> **Exercise**
Sift the material for lines containing "Layer", and return them.

START Records shown

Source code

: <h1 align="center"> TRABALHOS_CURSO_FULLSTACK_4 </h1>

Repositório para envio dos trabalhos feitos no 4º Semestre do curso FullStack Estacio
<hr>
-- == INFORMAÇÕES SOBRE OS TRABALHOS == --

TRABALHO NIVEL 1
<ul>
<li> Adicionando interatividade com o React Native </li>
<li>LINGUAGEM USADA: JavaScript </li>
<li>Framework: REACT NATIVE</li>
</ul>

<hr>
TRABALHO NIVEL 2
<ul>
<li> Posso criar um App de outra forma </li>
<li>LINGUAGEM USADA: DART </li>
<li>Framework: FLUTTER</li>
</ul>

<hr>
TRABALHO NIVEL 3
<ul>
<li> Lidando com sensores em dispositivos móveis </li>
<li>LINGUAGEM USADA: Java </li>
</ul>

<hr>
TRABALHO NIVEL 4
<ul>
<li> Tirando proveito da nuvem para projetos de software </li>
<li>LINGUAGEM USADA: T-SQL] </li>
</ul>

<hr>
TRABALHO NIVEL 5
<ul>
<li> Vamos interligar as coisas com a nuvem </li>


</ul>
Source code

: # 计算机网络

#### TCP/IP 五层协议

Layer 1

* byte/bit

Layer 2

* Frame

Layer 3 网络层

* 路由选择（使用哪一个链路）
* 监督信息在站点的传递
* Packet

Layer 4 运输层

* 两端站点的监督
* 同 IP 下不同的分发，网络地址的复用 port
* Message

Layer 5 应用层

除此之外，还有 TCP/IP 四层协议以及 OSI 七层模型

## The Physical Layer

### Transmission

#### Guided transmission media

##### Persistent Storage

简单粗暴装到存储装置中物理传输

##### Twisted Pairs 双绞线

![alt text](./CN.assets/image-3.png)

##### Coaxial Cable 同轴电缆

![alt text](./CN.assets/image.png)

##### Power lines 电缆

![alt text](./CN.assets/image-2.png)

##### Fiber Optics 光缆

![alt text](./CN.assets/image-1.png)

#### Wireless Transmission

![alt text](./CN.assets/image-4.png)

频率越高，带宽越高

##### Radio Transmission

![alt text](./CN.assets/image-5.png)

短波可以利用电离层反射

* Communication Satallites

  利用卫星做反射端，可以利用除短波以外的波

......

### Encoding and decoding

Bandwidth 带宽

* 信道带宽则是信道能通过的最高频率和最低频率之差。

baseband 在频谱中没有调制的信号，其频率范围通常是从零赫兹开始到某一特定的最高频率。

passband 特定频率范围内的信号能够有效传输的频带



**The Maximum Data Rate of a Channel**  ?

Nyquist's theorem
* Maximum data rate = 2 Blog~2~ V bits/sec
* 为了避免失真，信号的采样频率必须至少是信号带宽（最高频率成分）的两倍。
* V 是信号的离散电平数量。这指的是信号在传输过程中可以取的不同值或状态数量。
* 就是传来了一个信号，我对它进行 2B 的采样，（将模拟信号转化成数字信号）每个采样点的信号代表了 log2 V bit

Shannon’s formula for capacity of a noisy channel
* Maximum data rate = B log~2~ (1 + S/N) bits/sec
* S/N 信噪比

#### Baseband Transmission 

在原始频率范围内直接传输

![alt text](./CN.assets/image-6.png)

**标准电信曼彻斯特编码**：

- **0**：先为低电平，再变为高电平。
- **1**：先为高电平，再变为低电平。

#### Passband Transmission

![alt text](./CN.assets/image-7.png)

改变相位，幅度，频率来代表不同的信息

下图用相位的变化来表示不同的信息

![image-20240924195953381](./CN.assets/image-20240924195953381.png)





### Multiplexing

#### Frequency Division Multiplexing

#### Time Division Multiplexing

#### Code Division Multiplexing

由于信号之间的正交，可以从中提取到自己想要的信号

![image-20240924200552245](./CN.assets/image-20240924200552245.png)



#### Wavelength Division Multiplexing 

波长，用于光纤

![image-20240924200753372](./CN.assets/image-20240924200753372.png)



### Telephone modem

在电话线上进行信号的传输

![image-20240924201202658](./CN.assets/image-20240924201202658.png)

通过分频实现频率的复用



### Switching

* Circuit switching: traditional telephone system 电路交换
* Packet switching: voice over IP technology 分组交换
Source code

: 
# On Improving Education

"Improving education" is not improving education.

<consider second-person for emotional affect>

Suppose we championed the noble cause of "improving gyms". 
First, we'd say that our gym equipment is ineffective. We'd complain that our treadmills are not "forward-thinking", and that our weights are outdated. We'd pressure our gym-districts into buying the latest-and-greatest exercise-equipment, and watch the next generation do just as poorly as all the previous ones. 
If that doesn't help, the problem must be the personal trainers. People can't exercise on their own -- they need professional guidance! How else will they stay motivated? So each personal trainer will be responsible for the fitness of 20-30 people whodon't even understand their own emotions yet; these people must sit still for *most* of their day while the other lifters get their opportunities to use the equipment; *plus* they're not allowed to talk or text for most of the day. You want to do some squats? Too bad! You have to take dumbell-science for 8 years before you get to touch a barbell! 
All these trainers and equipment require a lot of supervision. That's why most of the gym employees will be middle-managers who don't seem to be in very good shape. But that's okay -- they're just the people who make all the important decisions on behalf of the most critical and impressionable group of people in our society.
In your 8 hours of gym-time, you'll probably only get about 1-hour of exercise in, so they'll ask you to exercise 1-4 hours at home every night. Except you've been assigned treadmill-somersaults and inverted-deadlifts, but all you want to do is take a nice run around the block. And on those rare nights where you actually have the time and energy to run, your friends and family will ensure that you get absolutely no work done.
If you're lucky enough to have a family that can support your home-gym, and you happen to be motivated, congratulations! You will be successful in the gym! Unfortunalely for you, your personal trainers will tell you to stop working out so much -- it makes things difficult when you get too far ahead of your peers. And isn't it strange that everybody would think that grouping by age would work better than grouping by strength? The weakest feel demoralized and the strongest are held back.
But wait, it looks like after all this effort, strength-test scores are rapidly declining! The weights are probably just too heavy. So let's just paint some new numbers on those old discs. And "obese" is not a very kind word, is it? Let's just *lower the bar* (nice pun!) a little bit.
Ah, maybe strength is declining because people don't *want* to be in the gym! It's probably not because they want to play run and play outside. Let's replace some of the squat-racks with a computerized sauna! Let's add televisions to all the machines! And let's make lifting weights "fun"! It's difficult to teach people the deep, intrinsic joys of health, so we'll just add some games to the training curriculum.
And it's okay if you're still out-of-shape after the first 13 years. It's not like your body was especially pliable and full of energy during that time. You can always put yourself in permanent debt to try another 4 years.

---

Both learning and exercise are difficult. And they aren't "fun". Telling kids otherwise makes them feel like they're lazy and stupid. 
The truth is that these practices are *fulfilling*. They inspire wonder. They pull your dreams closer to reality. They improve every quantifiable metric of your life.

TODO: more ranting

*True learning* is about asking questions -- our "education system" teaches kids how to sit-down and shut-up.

END Records shown

> **Result below**
Layer 1
Layer 2
Layer 3 网络层
Layer 4 运输层
Layer 5 应用层
## The Physical Layer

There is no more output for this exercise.